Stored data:
# # #
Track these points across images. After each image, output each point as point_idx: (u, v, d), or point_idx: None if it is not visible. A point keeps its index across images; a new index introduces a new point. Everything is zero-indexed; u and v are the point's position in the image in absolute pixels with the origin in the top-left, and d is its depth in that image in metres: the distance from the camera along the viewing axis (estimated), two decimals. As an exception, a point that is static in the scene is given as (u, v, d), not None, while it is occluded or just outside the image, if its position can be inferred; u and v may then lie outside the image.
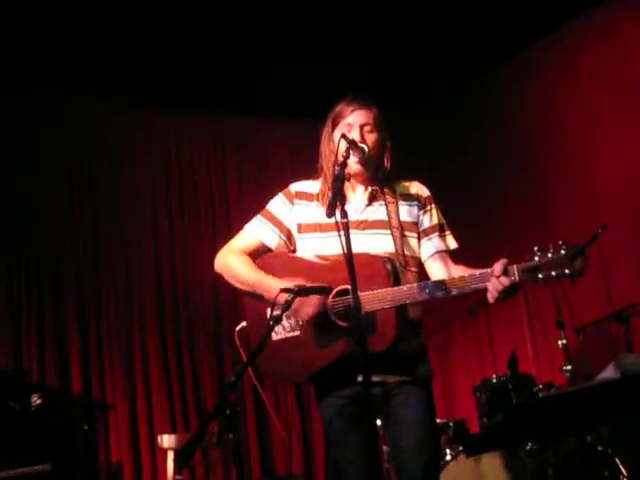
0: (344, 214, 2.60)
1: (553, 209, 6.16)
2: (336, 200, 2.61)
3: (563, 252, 2.51)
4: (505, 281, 2.59)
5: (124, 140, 6.63)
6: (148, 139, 6.78)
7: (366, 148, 2.92)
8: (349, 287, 2.65)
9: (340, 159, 2.82)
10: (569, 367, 4.62)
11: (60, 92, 6.19)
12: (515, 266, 2.60)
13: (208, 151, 7.06)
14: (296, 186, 3.11)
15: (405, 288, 2.73)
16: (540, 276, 2.54)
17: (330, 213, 2.59)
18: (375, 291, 2.73)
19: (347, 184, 2.97)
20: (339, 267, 2.72)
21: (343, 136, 2.88)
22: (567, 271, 2.50)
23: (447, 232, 3.08)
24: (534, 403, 3.92)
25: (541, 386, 4.72)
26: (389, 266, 2.80)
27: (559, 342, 4.71)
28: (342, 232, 2.57)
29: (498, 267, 2.61)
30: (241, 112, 6.80)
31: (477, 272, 2.70)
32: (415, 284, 2.75)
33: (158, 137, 6.83)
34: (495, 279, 2.61)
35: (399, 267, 2.85)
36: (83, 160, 6.44)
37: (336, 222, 2.58)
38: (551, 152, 6.22)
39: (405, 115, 6.50)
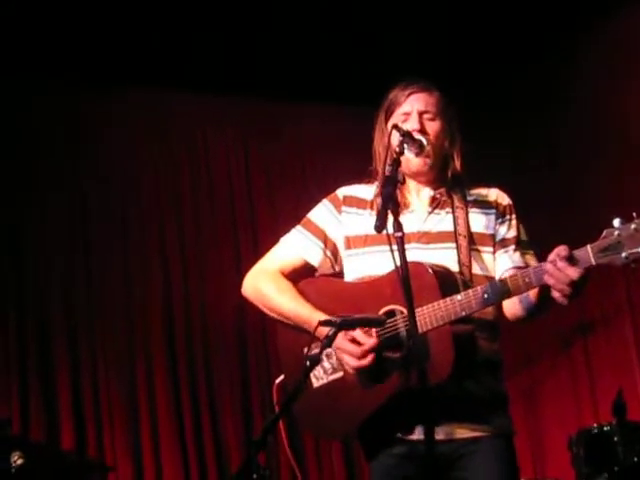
0: (398, 226, 2.30)
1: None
2: (386, 209, 2.31)
3: None
4: (573, 273, 2.24)
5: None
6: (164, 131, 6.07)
# # #
This task calls for the records to be copied exactly, without pictures.

# [Written answer]
Track these points across images. After each image, output each point as point_idx: (u, v, d), or point_idx: None if it is not visible. A point keeps its index across images; a new index introduces a new point. Everything is zero-indexed; u and v are the point's position in the image in absolute pixels with the origin in the top-left, and d is its depth in that image in metres: the distance from the camera along the viewing axis (estimated), two decimals. As an exception, a point that is static in the scene is given as (u, v, d), not None, while it is occluded or just outside the image, if its position can be inferred; u and v may then lie outside the image.
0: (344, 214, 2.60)
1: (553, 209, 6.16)
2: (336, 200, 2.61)
3: (563, 252, 2.51)
4: (505, 281, 2.59)
5: (124, 140, 6.63)
6: (148, 139, 6.78)
7: (366, 148, 2.92)
8: (349, 287, 2.65)
9: (340, 159, 2.82)
10: (569, 367, 4.62)
11: (60, 92, 6.19)
12: (515, 266, 2.60)
13: (208, 151, 7.06)
14: (296, 186, 3.11)
15: (405, 288, 2.73)
16: (540, 276, 2.54)
17: (330, 213, 2.59)
18: (375, 291, 2.73)
19: (347, 184, 2.97)
20: (339, 267, 2.72)
21: (343, 136, 2.88)
22: (567, 271, 2.50)
23: (447, 232, 3.08)
24: (534, 403, 3.92)
25: (541, 386, 4.72)
26: (389, 266, 2.80)
27: (559, 342, 4.71)
28: (342, 232, 2.57)
29: (498, 267, 2.61)
30: (241, 112, 6.80)
31: (477, 272, 2.70)
32: (415, 284, 2.75)
33: (158, 137, 6.83)
34: (495, 279, 2.61)
35: (399, 267, 2.85)
36: (83, 160, 6.44)
37: (336, 222, 2.58)
38: (551, 152, 6.22)
39: (405, 115, 6.50)
0: (398, 226, 2.30)
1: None
2: (386, 209, 2.31)
3: None
4: (573, 273, 2.24)
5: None
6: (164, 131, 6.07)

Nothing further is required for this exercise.